WORK INSTRUCTIONS
1. According to the column on a dying county, what does Wayne Flynt say about Wilcox County?
2. Swap "economy" for "job market" in the column on a dying county, then write out its passage starting with "I knew, because" and going on through "knows it too.".

GIVEN TEXT
▽

The people's voice of reason

Tears and Laughter:

How to live in a county that is dying

Prior to reading the interview with respected historian Wayne Flynt on Al.com, I knew that the Black Belt has its challenges.

I knew, because I started writing about them when it became clear years ago that many of the most challenging issues were never making it across the Wilcox County line. The poverty level and unemployment rate are well-reported, but

political corruption, poor leadership, and candidates winning elections through

illegal absentee voting have also helped to stall an already failing economy. It has created and fueled a subculture of people with just enough education to know

hustling pays more than a low-skill, minimum wage position.

Even in writing about it on a continual basis, I allowed for the possibility circumstances could change, or that I was wrong about it. But, nope. Once Wayne Flynt is quoted as saying it, it is difficult to pretend the words aren’t true. He said Wilcox is one of Alabama’s dying counties, and that Kay Ivey knows it too.

He calls her Kay.

Specifically – in reference to Black Belt economic development strategies – he said, “Kay understands that the black population in Alabama is trending up and the white population going down, and the Black Belt is dying. Unless we want to bury 14 or 15 counties in central Alabama things have to change. Education has to get better. White people and black people have to start talking together to make the Black Belt more attractive so every 18-year-old

doesn’t dream of the day he or she can graduate high school and go someplace else.”

He continued, “It is impossible to stabilize those counties from essentially dying. Some are smaller than they were in 1860, which is hard for people to comprehend when I say that, but it’s true.”

△

COLLECTED MATERIAL
▽

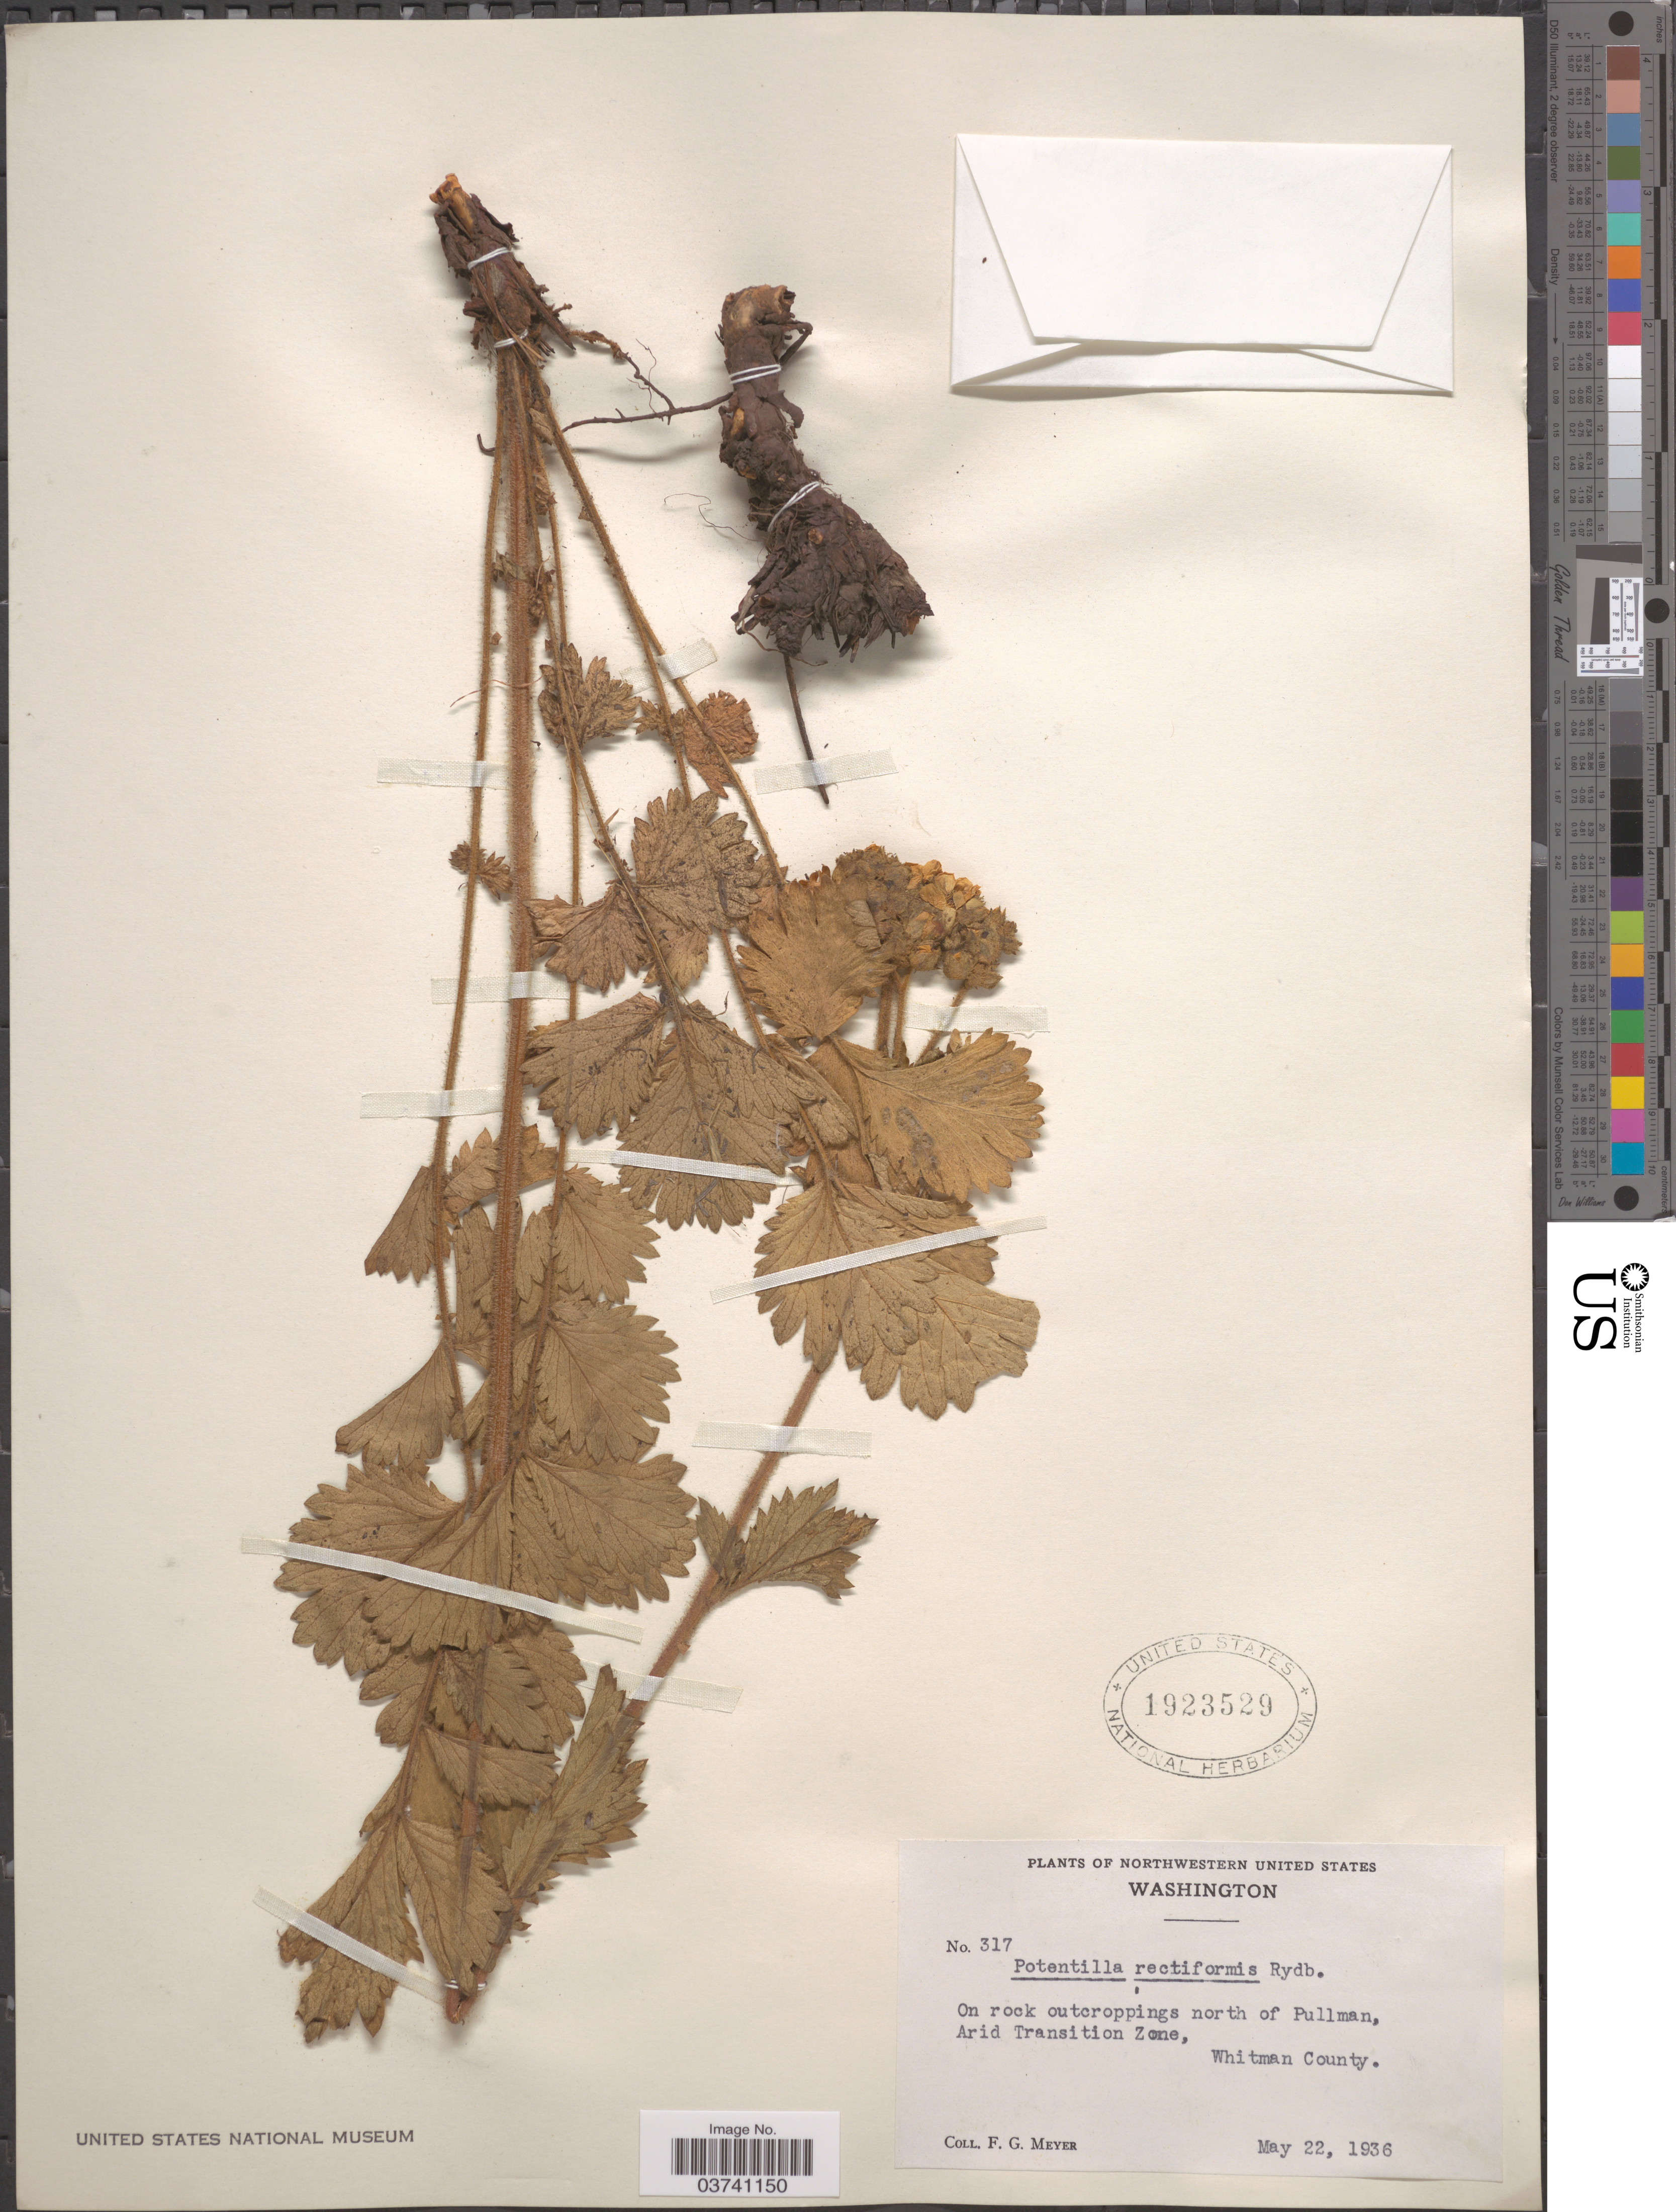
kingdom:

△

FULL ANSWERS
1. He says Wilcox is one of Alabama's dying counties.

2.
I knew, because I started writing about them when it became clear years ago that many of the most challenging issues were never making it across the Wilcox County line. The poverty level and unemployment rate are well-reported, but

political corruption, poor leadership, and candidates winning elections through

illegal absentee voting have also helped to stall an already failing job market. It has created and fueled a subculture of people with just enough education to know

hustling pays more than a low-skill, minimum wage position.

Even in writing about it on a continual basis, I allowed for the possibility circumstances could change, or that I was wrong about it. But, nope. Once Wayne Flynt is quoted as saying it, it is difficult to pretend the words aren’t true. He said Wilcox is one of Alabama’s dying counties, and that Kay Ivey knows it too.